Versuchter Mord: Angeklagter schildert Tat
Autor: Gisela Schmidt
Würzburg, Dienstag, 18. Oktober 2016
„Ich wollte nicht, dass sie sehr leidet“ - so erklärt ein 20-Jähriger, warum er seiner Ex-Freundin in Hals, Kopf und Nacken stach. Nun ist die Frau querschnittsgelähmt.
Weil sie ihn verlassen hat und er „nicht von ihr loskam“, hat ein 20-Jähriger am 4. Januar versucht, seine Ex-Freundin zu töten . Ein Freund begleitete ihn. Die 22-Jährige ist heute querschnittsgelähmt, ein selbstständiges Leben ist für sie nicht möglich.
„Ich wollte einen Neustart“, sagt der 20-Jährige im Prozess wegen versuchten Mordes vor dem Landgericht Würzburg, „ich wollte nichts mehr mit ihr zu tun haben“.
Gegenüber hätten sie sich gestanden im Schlosspark von Wiesentheid (Lkr. Kitzingen). Nach dem ersten Stich, der sie in den Hals traf, habe die 22-Jährige geschrien. Dann habe er ihr in den Kopf gestochen. „Sie ist zu Boden gegangen. Sie hat weiter geschrien.“ Warum er ihr nun in den Nacken stach? „Ich wollte nicht, dass sie zu sehr leidet“, sagt der Mann mit dem Kindergesicht und den kurzen Haaren.

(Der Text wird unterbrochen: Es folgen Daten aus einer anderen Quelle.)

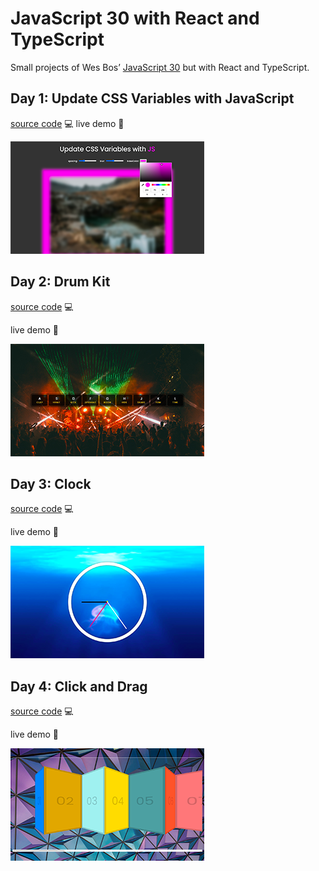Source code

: # JavaScript 30 with React and TypeScript

Small projects of Wes Bos’ [JavaScript 30](https://javascript30.com) but with React and TypeScript.

## Day 1: Update CSS Variables with JavaScript

[source code](/components/CSSVariables/CSSVariables.tsx) 💻
live demo 🚀

![CSS Variables screenshot](/public/screenshots/01-css-variables.png)

## Day 2: Drum Kit

[source code](/components/DrumKit/DrumKit.tsx) 💻

live demo 🚀

![CSS Variables screenshot](/public/screenshots/02-drum-kit.png)

## Day 3: Clock

[source code](/components/Clock/Clock.tsx) 💻

live demo 🚀

![Clock](/public/screenshots/03-clock.png)

## Day 4: Click and Drag

[source code](/components/ClickAndDrag/ClickAndDrag.tsx) 💻

live demo 🚀

![Clock](/public/screenshots/04-click-and-drag.png)
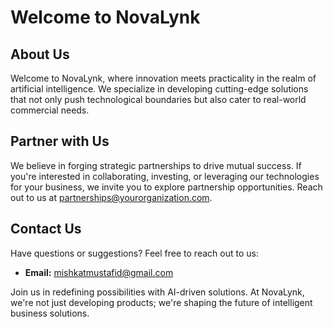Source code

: # Welcome to NovaLynk

## About Us

Welcome to NovaLynk, where innovation meets practicality in the realm of artificial intelligence. We specialize in developing cutting-edge solutions that not only push technological boundaries but also cater to real-world commercial needs.

## Partner with Us

We believe in forging strategic partnerships to drive mutual success. If you're interested in collaborating, investing, or leveraging our technologies for your business, we invite you to explore partnership opportunities. Reach out to us at partnerships@yourorganization.com.

## Contact Us

Have questions or suggestions? Feel free to reach out to us:

- **Email:** mishkatmustafid@gmail.com

Join us in redefining possibilities with AI-driven solutions. At NovaLynk, we're not just developing products; we're shaping the future of intelligent business solutions.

Die rechtsmedizinische Gutachterin will wissen, ob das Opfer nun bewusstlos war. „Bewusstlos kann man das nicht nennen“, sagt der 20-Jährige, „ich war ziemlich sicher, dass sie tot ist“. Er und sein mitangeklagter 19-jähriger Freund ließen das Opfer mit lebensgefährlichen Verletzungen liegen. Erst am nächsten Morgen wurde die Frau gefunden und in eine Klinik geflogen.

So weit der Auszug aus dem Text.